O feijão que gostaria de desenvolver aqui é o feijão seco. Ele é que dá origem às famosas feijoadas. Como referi no início, as feijoadas, confecionam-se em todos os territórios onde se fala português, no Brasil, na Espanha, no México e outros países da américa latina. Seco também o feijão vagem tardio que os transmontanos se habituaram a deixar secar para depois hidratarem, e utilizarem durante o inverno a fazer sopas ou como guarnição do famoso butelo ou carnes de porco, cozidas.
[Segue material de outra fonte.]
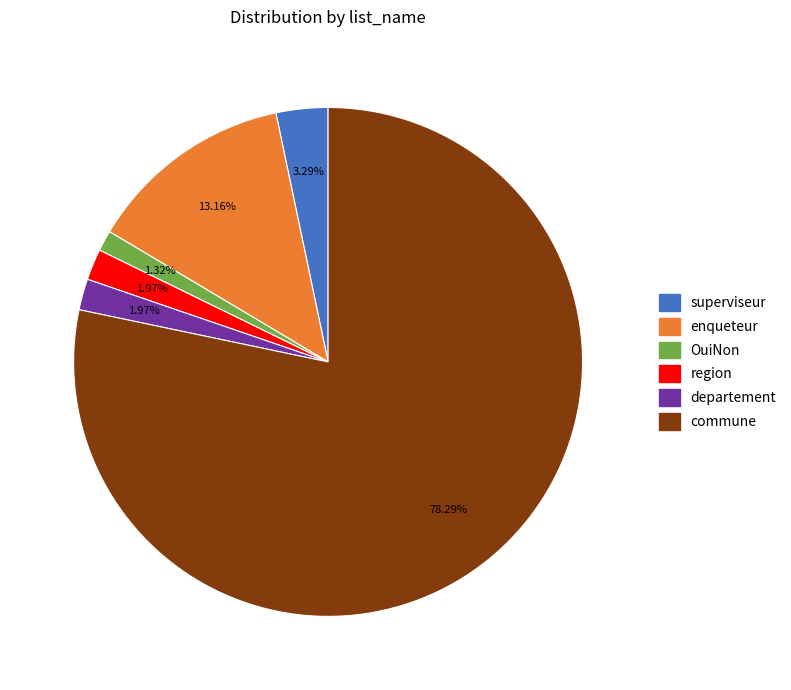

True or false: superviseur accounts for 18% of the total.

False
As estas vagens secas chamam vulgarmente cascas, casulas ou palhadas.
(Feijoada brasileira)
Vejamos as principais feijoadas em Portugal. A mais famosa e mais completa, perdoem-me desde já o entusiasmo natural, é a transmontana. Como a maioria das feijoadas, o feijão, habitualmente branco e por vezes o encarnado, é posto em água de véspera para hidratar bem. Faz-se o mesmo a todas as carnes que foram fumadas. Nestas entram sempre de porco, orelheira, focinho, pé e presunto. Depois linguiça e salpicão, e ainda entremeada e entrecosto. Entram também a couve troncha ou portuguesa, e que segundo muitos autores é o que dá o nome a esta receita “à transmontana”, nabos, cebolas, cenouras, alho, salsa, louro, colorau, malagueta e azeite. Coze-se o feijão na água em que demolhou. Já para as carnes se muda a água para não ficar muito salgado. Leva-se a feijão a cozer com um pouco de azeite. À parte dá-se uma cozedura às carnes e aos enchidos, e depois partem-se aos pedaços. A couve leva uma escaldadela e a cenoura também deve cozer. À parte coloca-se uma panela com azeite, a cebola picada até alourar. Junta-se o feijão com alguma água em que cozeu, juntam-se as carnes, a couve, as cenouras e leva-se a lume brando, e junta-se agora a salsa, o louro, a malagueta. Retificam-se os temperos e deixa-se ao lume até que tudo esteja bem cozido. Acompanha com arroz branco. Este é um dos muitos exemplos de feijoada que se fazem em Portugal. Também se faz feijoada com caça, especialmente lebre. Nas Beiras Interiores a feijoca é rainha e sempre misturada com carnes e derivados do porco. Há algumas feijoadas com marisco e, pessoalmente, não aprecio muito as de mariscos delicados como a lagosta. Há no entanto uma especial na costa alentejana e parte da costa algarvia que é a “Feijoada de Búzios”.
(Feijoada portuguesa)
s feijoadas mais famosas onde se fala a língua portuguesa são a Goesa, a de Macau, a Brasileira, e ainda a Cachupa de Cabo Verde.
Não abdicamos da utilização do feijão-frade, quente ou frio, como acompanhamento de alguns petiscos portugueses com peixinhos fritos, bacalhau em pataniscas ou pastéis, ou em salada com atum.
Atenção que todas estas sugestões saberão melhor se acompanhadas por vinho.